Luke Timothy Johnson
Sharing Possessions: What Faith Demands
(2nd ed.; Grand Rapids, MI: Eerdmans, 2011).
Available at Amazon.com
This book is by well-known Catholic scholar Luke Timothy Johnson (Emory Uni). It is the second edition of a volume that was designed to be an accessible version of his Ph.D thesis. Interestingly enough, it was written at a time when Johnson made a transition from being a benedictine monk with “community possessions” to being a husband and father with seven children (six inherited!). Johnson starts with the claim that Luke consistently speaks about possessions, but does not speak consistently about possessions. He attempts then, to discern the value of being and having, as well how one utilizes possessions in the context of faith. In a nutshell, Johnson thinks the most helpful model is alms-giving over a community of common possessions (but note that he nuances it a lot). For Johnson, a community of common possessions works best when practiced by a small and intentional community, but it does not work well at the level of a governmental economic theory. There are some cracking good quotes in the book too:
“However much televangelists and others trumpet the ‘scriptural’ character of their claim that faith brings with it material prosperity, their selectivity with regard to the Bible is far more severe than that practiced by Christians who have followed one of the classic options for sharing. They choose to follow a handful of Old Testament texts in the Deuteronomic tradition, and ignore completely the unanimous witness of the New Testament, which portrays discipleship not in terms of worldly success, but in terms of radical obedience and service – service that involves the sharing of possessions rather than the accumulation of them. There is simply no gospel character to the claims of the prosperity gospel, no element of genuine Christian discipleship” (p. 28).

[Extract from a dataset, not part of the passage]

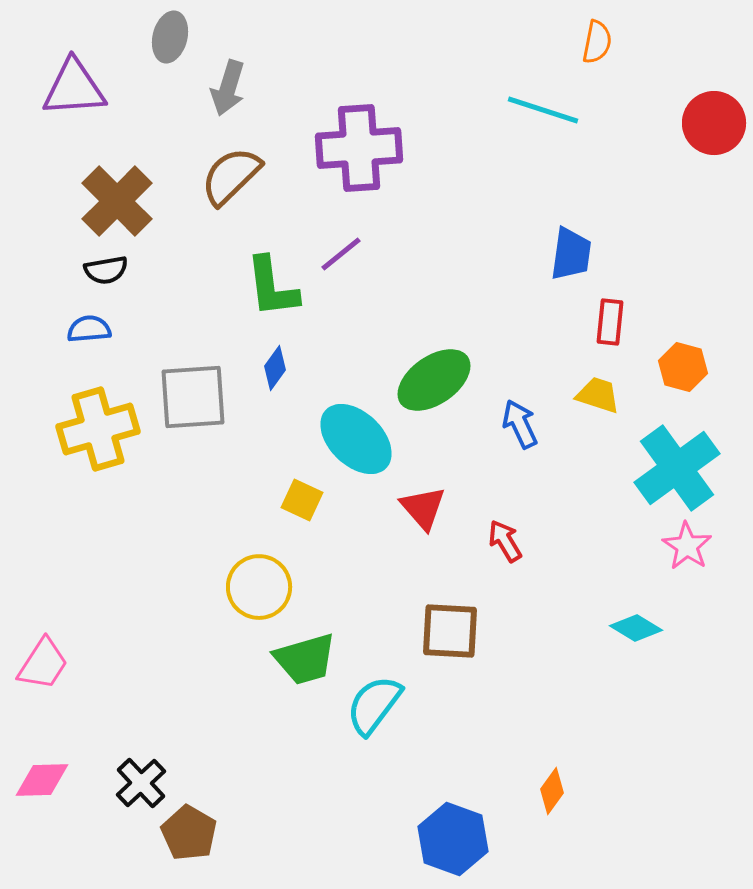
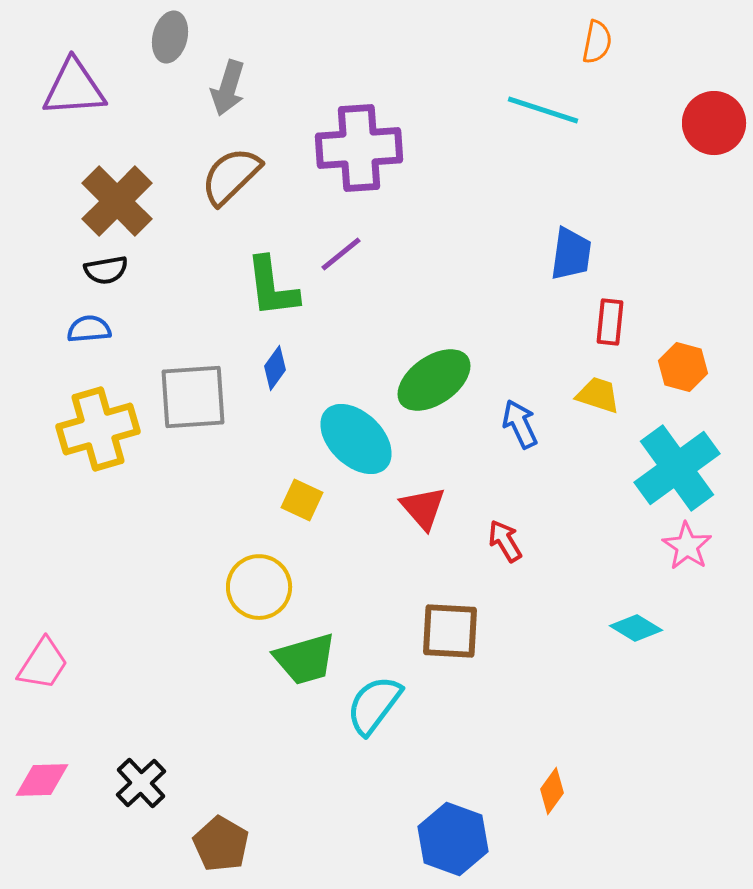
brown pentagon: moved 32 px right, 11 px down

“The mandate of faith in God is clear: we must, in some fashion, share that which has been given to us by God as a gift. To refuse to share what we have is to act idolatrously. Not only is that mandate clear, but also the symbolic function of possessions; because we are somatic creatures, the way we dispose of possessions signals and affects our response to God and other people in this world” (p. 99).
“[L]anguage about the use of possessions was intimately connected to language about covenantal loyalty and obedience. Faith in the one God is expressed on one side by refusal to cheat or steal or oppress, and on the other side, by a variety of modes of sharing with others. Even in those parts of the wisdom tradition that saw prosperity as a result of covenantal loyalty are unanimous on two other points: first that such prosperity be righteous, disconnected from theft and injustice, and second that wealth be shared generously with others” (p. 106).
Johnson regards the deficiency of the community of possessions are (125-26):
1. The scriptural basis for the ideal way of Christians sharing goods is slender, superficial, selective, and suspect;
2. As an attempt to grasp for a utopian vision of humanity, community of possessions is ideologically rather than theologically motivated;
3. As a means of fixing imbalances, community of possessions is both naive, and devalues the inalienable quality of “having” in somatic existence;
4. It values identity by means of possessions;
5. It fails to take account of the power of idolatry and sin since it invests too much confidence in a structural communism;
6. When the practice is structured by an ideology of friendship, it diminishes the significance of the individual and his call from God;
7. When the practice is structured by the ideology of obedience, it results in a form of “works-righteousness”;
8. In some formulations, the community of goods can foster an unhealthy form of social control;
9. A strict community of possessions tends towards spiritual solipsism, where the needs of the community and not those outside it are all that matters;
10. The model can foster immaturity, irresponsibility, and alienation, when the response to every matter is dictated by the will of a superior, it abdicates the spirit of discernment needed to confront each situation.
Overall, quite an interesting read in the Luke-Acts wealth, riches, poor, and possessions discussion.